= Source data =
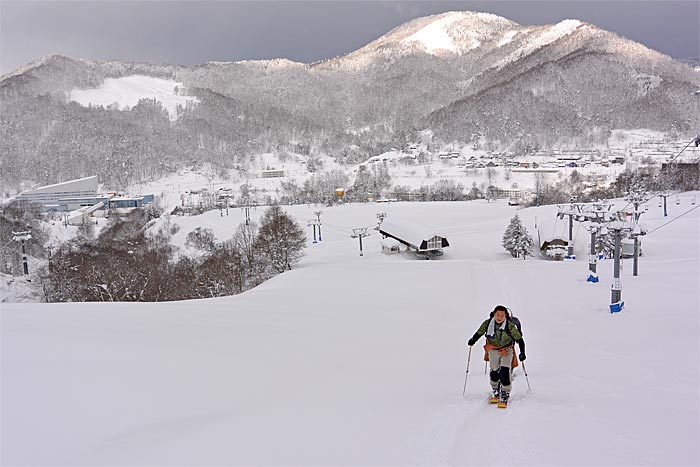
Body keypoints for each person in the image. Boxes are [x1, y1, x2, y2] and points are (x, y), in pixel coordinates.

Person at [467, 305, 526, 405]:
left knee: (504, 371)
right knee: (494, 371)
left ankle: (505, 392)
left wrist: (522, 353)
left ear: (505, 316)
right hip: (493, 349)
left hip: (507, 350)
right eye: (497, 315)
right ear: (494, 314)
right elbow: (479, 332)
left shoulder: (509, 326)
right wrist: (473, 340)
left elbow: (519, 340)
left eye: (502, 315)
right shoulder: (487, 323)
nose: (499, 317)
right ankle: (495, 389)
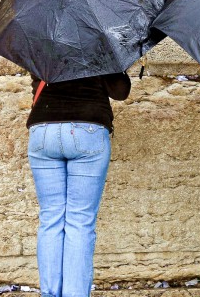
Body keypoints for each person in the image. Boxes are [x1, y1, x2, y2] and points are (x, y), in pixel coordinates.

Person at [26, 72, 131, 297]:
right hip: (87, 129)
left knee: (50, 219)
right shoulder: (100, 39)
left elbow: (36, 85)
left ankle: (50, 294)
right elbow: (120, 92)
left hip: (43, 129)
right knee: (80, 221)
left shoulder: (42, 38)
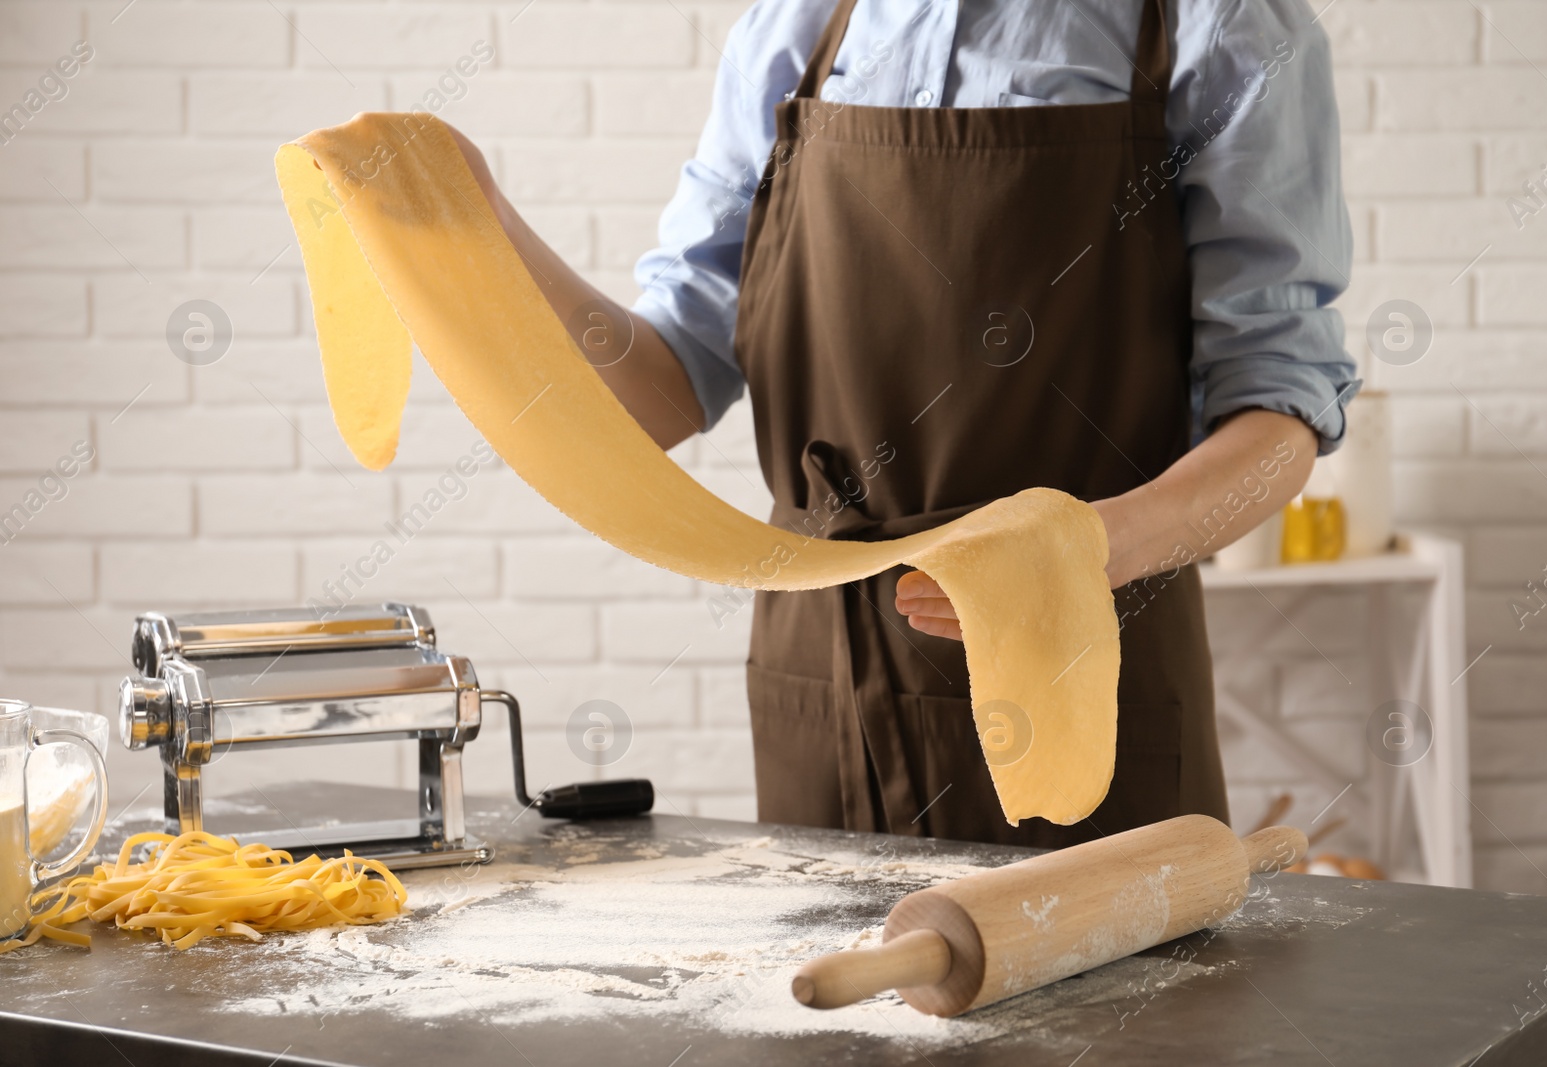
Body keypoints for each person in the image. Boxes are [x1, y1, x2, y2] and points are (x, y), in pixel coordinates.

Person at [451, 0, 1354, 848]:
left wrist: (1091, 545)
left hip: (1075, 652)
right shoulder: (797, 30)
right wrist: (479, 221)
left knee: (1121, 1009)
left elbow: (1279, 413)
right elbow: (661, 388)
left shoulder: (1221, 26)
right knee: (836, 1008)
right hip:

= Aim of the exercise =
Retype the listing verbatim, minus every image.

= Task response =
Body keypoints for each person in the image. Boxes are [x1, y1, x2, y2] and points are (x, y), in pixel coordinates.

Person at [467, 305, 526, 405]:
left knee: (504, 371)
right knee: (494, 371)
left ankle: (505, 392)
left wrist: (522, 353)
left ear: (505, 316)
right hip: (493, 349)
left hip: (507, 350)
right eye: (497, 315)
right ear: (494, 314)
right elbow: (479, 332)
left shoulder: (509, 326)
right wrist: (473, 340)
left elbow: (519, 340)
left eye: (502, 315)
right shoulder: (487, 323)
nose: (499, 317)
right ankle: (495, 389)
Body keypoints for each person in the image. Boxes are [x1, y1, x2, y2] and points are (x, y), in pixel coordinates.

Person at [26, 72, 131, 297]:
right hip: (87, 129)
left knee: (50, 219)
right shoulder: (100, 39)
left elbow: (36, 85)
left ankle: (50, 294)
right elbow: (120, 92)
left hip: (43, 129)
right knee: (80, 221)
left shoulder: (42, 38)
Body keypoints for each person in the image. Boxes are [x1, y1, x2, y2] and points are (x, y), in pixel coordinates.

Person at [451, 0, 1354, 848]:
left wrist: (1091, 545)
left hip: (1075, 652)
right shoulder: (797, 30)
right wrist: (479, 221)
left knee: (1121, 1009)
left elbow: (1279, 413)
right elbow: (661, 388)
left shoulder: (1221, 26)
right knee: (836, 1008)
right hip:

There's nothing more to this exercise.